Gutenberg vs. Zuckerberg

By Shlomo Maital   

   In the 15th C.,  Jacob Gutenberg invented printing – and the world changed forever.  Ideas could be preserved on paper and disseminated widely.  A kind of new marketplace was created – a market for ideas.  Some ideas, in some books, were short-lived. Others became immortal.  The test was the people who consumed and invested in those ideas.   

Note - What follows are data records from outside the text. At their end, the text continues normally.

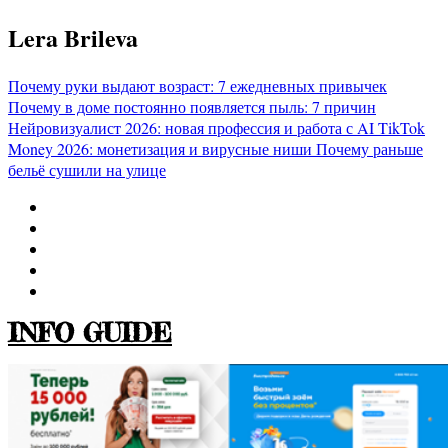
Перейти
Lera Brileva
к
содержимому
Почему руки выдают возраст: 7 ежедневных привычек
Почему в доме постоянно появляется пыль: 7 причин
Нейровизуалист 2026: новая профессия и работа с AI
TikTok
Money 2026: монетизация и вирусные ниши
Почему раньше
бельё сушили на улице
INFO GUIDE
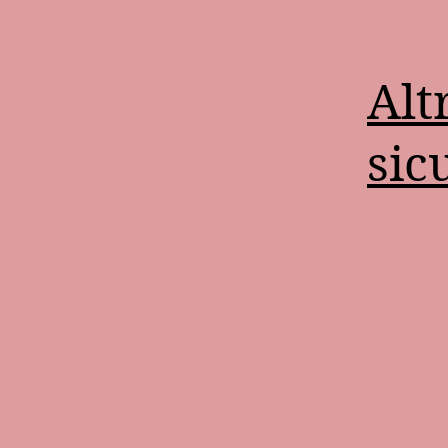
Alt
sic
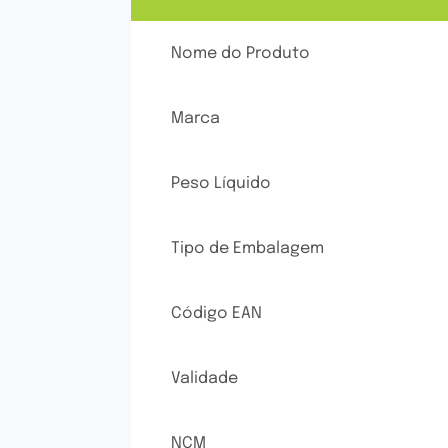
Nome do Produto
Marca
Peso Líquido
Tipo de Embalagem
Código EAN
Validade
NCM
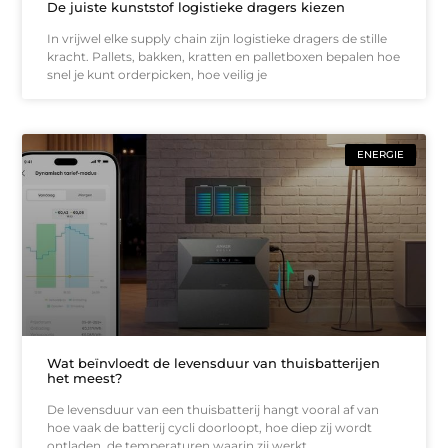
De juiste kunststof logistieke dragers kiezen
In vrijwel elke supply chain zijn logistieke dragers de stille
kracht. Pallets, bakken, kratten en palletboxen bepalen hoe
snel je kunt orderpicken, hoe veilig je
ENERGIE
Wat beïnvloedt de levensduur van thuisbatterijen
het meest?
De levensduur van een thuisbatterij hangt vooral af van
hoe vaak de batterij cycli doorloopt, hoe diep zij wordt
ontladen, de temperaturen waarin zij werkt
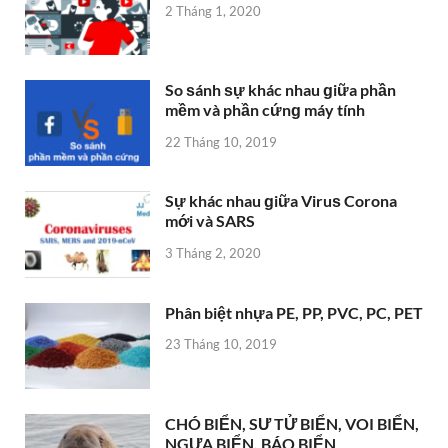
2 Tháng 1, 2020
So ѕánh ѕự khác nhau ɡiữa phần
mềm và phần cứnɡ máy tính
22 Tháng 10, 2019
Sự khác nhau ɡiữa Viruѕ Corona
mới và SARS
3 Tháng 2, 2020
Phân biệt nhựa PE, PP, PVC, PC, PET
23 Tháng 10, 2019
CHÓ BIỂN, SƯ TỬ BIỂN, VOI BIỂN,
NGỰA BIỂN, BÁO BIỂN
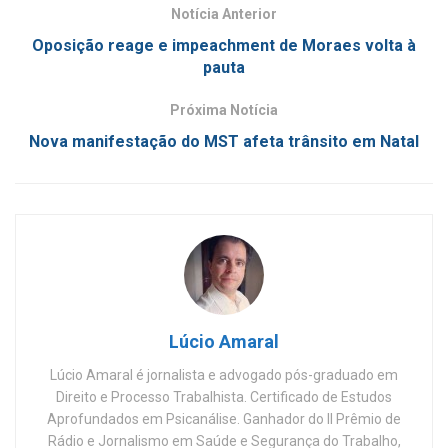
Notícia Anterior
Oposição reage e impeachment de Moraes volta à
pauta
Próxima Notícia
Nova manifestação do MST afeta trânsito em Natal
Lúcio Amaral
Lúcio Amaral é jornalista e advogado pós-graduado em
Direito e Processo Trabalhista. Certificado de Estudos
Aprofundados em Psicanálise. Ganhador do II Prêmio de
Rádio e Jornalismo em Saúde e Segurança do Trabalho,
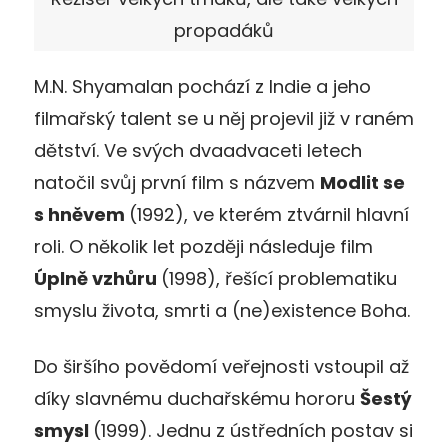
propadáků
M.N. Shyamalan pochází z Indie a jeho
filmařský talent se u něj projevil již v raném
dětství. Ve svých dvaadvaceti letech
natočil svůj první film s názvem
Modlit se
s hněvem
(1992), ve kterém ztvárnil hlavní
roli. O několik let později následuje film
Úplně vzhůru
(1998), řešící problematiku
smyslu života, smrti a (ne)existence Boha.
Do širšího povědomí veřejnosti vstoupil až
díky slavnému duchařskému hororu
Šestý
smysl
(1999). Jednu z ústředních postav si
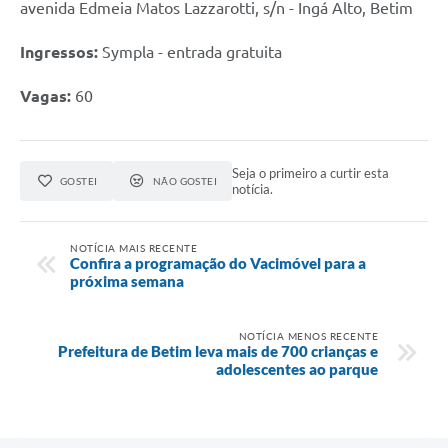
avenida Edmeia Matos Lazzarotti, s/n - Ingá Alto, Betim
Ingressos:
Sympla - entrada gratuita
Vagas:
60
Seja o primeiro a curtir esta
GOSTEI
NÃO GOSTEI
notícia.
NOTÍCIA MAIS RECENTE
Confira a programação do Vacimóvel para a
próxima semana
NOTÍCIA MENOS RECENTE
Prefeitura de Betim leva mais de 700 crianças e
adolescentes ao parque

    In February 2004, Mark Zuckerberg launched Facebook at Harvard, as an on-line class yearbook.  And the world changed, again.  For the better?  Probably not.  We now have a new digital social media market for ideas… and truth has taken a vacation.  You can put any idea up on social media, and find those who will believe it, because they choose to.  The Gutenberg market for value-creating ideas has been in large part replace by the Zuckerberg market for false fake harmful destructive ideas (like, vaccines have microchips in them). 

     I don’t know if there is any way to fix a world, in which fewer people read books, while more and more people rely on their information on digital sites, many of which are doubtful.  And in fewer than two years, we will mark two decades of social media.  It took Gutenberg’s printing press decades, centuries, to impact the world for good, and just mere moments for social media to pollute truth.

     Just an old guy complaining  about the ‘good old days’?   Probably.